Another contributor has been the rousing success of Chipotlanes, drive-thrus dedicated to picking up prepaid mobile orders. Chipotle just opened its 600th Chipotlane location, as they fuel higher sales and boost profit margins.

Taken together, Chipotle's integrated growth strategy has paid off in droves, and its stock price sits just 1% off its all-time high of roughly $2,348 (as of Thursday's market close). Given its high and rising share price and consistently strong growth, I wouldn't be surprised if there's a stock split in Chipotle's future, which would mark its first split ever.

2. Booking Holdings

In many ways, 2023 was a record-setting year for travel. On the Sunday after Thanksgiving, nearly 3 million passengers cleared Transportation Security Administration (TSA) checkpoints, marking the busiest air travel day in U.S. history. Ticket sales for the year fell just short of a record, topping $95.3 billion, just shy of the $97.4 billion reported in 2019.

All that travel has been a boon to Booking Holdings (BKNG 0.53%), which set a number of records itself. In the third quarter, the company generated revenue that grew 21% to $7.3 billion, while earnings per share soared 66% to $69.80. CEO Glenn Fogel said, "We are pleased to report record quarterly room nights, gross bookings, revenue, and net income driven by a strong summer travel season."

What followed was a stampede of upgrades and price target increases by Wall Street, which drove the stock even higher. Mizuho recently raised its price target to a Street-high $4,250, implying potential gains of more than 20% compared to Thursday's closing price. The analyst cited increasing consumer confidence and slowing inflation as catalysts to drive future travel.

Travel growth is expected to moderate in 2024 after near-record growth this year, which would mark a return to historical norms. But growth is still expected to be robust. This all comes as Booking Holdings stock sits less than 1% off its all-time high, reached late last year. Its enviable financial performance has pushed the stock to about $3,529, a price that's ripe for a stock split.

3. MercadoLibre

MercadoLibre (MELI 3.09%) may not be a household name, unless you live in Latin America. The company boasts the leading e-commerce and fintech platform in the region. MercadoLibre continues to make inroads in an area with a population that's twice the size of the U.S., which has helped fuel its remarkable growth.

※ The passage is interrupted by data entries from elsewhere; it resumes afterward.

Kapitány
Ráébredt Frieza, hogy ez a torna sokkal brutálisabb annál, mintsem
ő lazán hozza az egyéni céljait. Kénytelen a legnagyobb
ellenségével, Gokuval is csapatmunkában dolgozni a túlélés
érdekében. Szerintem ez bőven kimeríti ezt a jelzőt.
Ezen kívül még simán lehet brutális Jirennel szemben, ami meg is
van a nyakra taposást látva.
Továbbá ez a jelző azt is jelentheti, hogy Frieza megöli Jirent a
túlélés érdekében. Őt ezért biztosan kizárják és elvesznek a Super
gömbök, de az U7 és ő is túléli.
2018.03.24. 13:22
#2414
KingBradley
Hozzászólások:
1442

In the third quarter, MercadoLibre's net revenue climbed 69% to $3.8 billion, while earnings per share of $7.18 surged 179%. What makes this all the more impressive is that it was on top of a record-setting performance in 2022.

The company's integrated offerings represent a compelling value proposition. MercadoLibre has been compared to eBay, Amazon, Shopify, and PayPal. It's taken the best elements of each company and tweaked it to the Latin American marketplace.

Of special note is Mercado Pago, the company's digital payment system, which outgrew the company's e-commerce platform and is now a staple at a growing number of online merchants and brick-and-mortar retailers. In the third quarter, total payment volume of $47.3 billion grew 121% year over year in local currencies, while off-platform transactions grew even faster.

The company's resilient growth in the face of headwinds has buoyed its stock, which has nearly doubled since early 2023. The company boasts a share price of roughly $1,662 -- a price that's just begging for its first-ever stock split.

MELI Chart

Data by YCharts

Value is what you get

Given the impressive growth and corresponding stock price gains of this trio, you'd be tempted to think they might have frothy valuations. But that simply isn't the case. Each stock trades at a forward price/earnings-to-growth ratio (PEG ratio) of less than 1, the standard for an underpriced stock.

Furthermore, each of these stocks has outperformed the broader market by a wide margin over the past five years. This consistent track record of growth helps illustrate why all three of these stocks are still buys.